Kristen and Alice are packing up a plastic grocery cart. Dolls, blankets and baskets are crammed into the cart and a cash register is balancing precariously on top. A suitcase is stuffed full of food, a cat is in it’s crate and these, along with phones, chairs, and keyboards are carried to the other end of the room and arranged neatly on a carpet. “Where are you going?” I ask. “To rescue Grandma, she’s trapped in a cave” is the response.

A few moments later Grandma has been saved, but now the girls shriek “A fire is coming!! The babies will burn!’ They frantically shout into the phone  ” Come and save us, the fire is coming! The babies will die!” but the fire continues to threaten. They rush around moving babies from place to place. Suddenly Kristen announces “An invisible shield! An invisible shield is here and will protect us!”  All is well.

On the other side of the room some boys are fighting off the bad guys and dragging other children to jail. The children being dragged to jail protest, but the boys are insistent causing tempers to flare.  Another group is attempting to use a remote control to drop fire on top of the dramatic play area, much to the dismay of the children playing there.

I am intrigued by the common theme of danger or evil that often infuses children’s play. As children fight for survival, rescue each other or the babies, defend themselves, it seems they are exploring power, courage and good and evil. But they also exclude, try to ‘put fire’ on each other, steal, spy, sneak and  plot against one another.

I have been considering what we as adults think play should look like, our expectations. I think we want play to be ‘nice’.  We want everyone to be happy and all of us to be  friends. Play should be fun and fun is pleasant, cheerful.

But we know from our experience that play is not always nice, that it can be unsettling to us, that children can be unkind, and will explore ideas we might find difficult, such as violence and discrimination. When kids put the baby doll in the oven, or shout that Johnny can’t come in the block area because he’s mean we admonish them for ‘not being nice’.

While I’m all for talking to kids about kindness, empathy and thinking about how Johnny might feel about being called mean, I also want to acknowledge that kids know about the ‘not nice’ parts of our world.
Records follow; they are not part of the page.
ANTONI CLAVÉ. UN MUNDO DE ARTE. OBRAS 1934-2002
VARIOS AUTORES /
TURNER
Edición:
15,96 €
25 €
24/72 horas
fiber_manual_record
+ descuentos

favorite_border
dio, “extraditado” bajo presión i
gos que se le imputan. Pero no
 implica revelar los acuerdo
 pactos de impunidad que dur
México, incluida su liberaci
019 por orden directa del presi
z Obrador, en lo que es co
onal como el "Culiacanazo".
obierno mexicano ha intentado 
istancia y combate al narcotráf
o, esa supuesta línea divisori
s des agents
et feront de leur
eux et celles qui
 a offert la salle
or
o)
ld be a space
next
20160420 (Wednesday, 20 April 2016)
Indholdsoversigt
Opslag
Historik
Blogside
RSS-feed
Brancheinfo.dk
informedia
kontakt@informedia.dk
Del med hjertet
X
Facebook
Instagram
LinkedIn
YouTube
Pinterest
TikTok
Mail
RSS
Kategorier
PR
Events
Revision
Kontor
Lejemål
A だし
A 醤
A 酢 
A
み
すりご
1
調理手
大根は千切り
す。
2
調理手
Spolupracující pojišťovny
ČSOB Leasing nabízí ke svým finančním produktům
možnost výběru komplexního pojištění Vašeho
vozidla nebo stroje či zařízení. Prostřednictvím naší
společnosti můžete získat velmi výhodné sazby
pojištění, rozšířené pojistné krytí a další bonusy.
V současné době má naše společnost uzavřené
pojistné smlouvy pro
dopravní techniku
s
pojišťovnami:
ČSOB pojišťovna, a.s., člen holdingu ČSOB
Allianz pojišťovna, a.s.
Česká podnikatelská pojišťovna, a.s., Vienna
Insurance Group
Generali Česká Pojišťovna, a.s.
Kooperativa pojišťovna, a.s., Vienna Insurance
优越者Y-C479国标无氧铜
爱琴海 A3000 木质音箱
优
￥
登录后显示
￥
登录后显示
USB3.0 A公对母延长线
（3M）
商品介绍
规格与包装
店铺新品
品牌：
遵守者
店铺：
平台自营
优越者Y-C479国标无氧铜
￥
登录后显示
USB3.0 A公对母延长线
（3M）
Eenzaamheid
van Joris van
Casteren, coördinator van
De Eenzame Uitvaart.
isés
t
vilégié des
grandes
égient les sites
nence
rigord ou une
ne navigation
They know injustice, unkindness, and evil exist and they need to explore these difficult issues just as much as we as adults do.  For us to want play to be ‘nice’  is to ignore the fact that children see that the world is not always nice.

If we are  in a relationship with a child I think we have a responsibility to engage with the ideas that children bring to us, even the not nice ones.

Children are able to bring new thinking to their explorations when they play with others, when they think together in play. …It is more complex than we imagine, I believe. We cannot be young in this particular time and at this unique point in history and thus there are aspects of children’s thinking that will  always remain a mystery. We should remain humble in the face of children’s extraordinary explorations of life and all the possible relationships with it.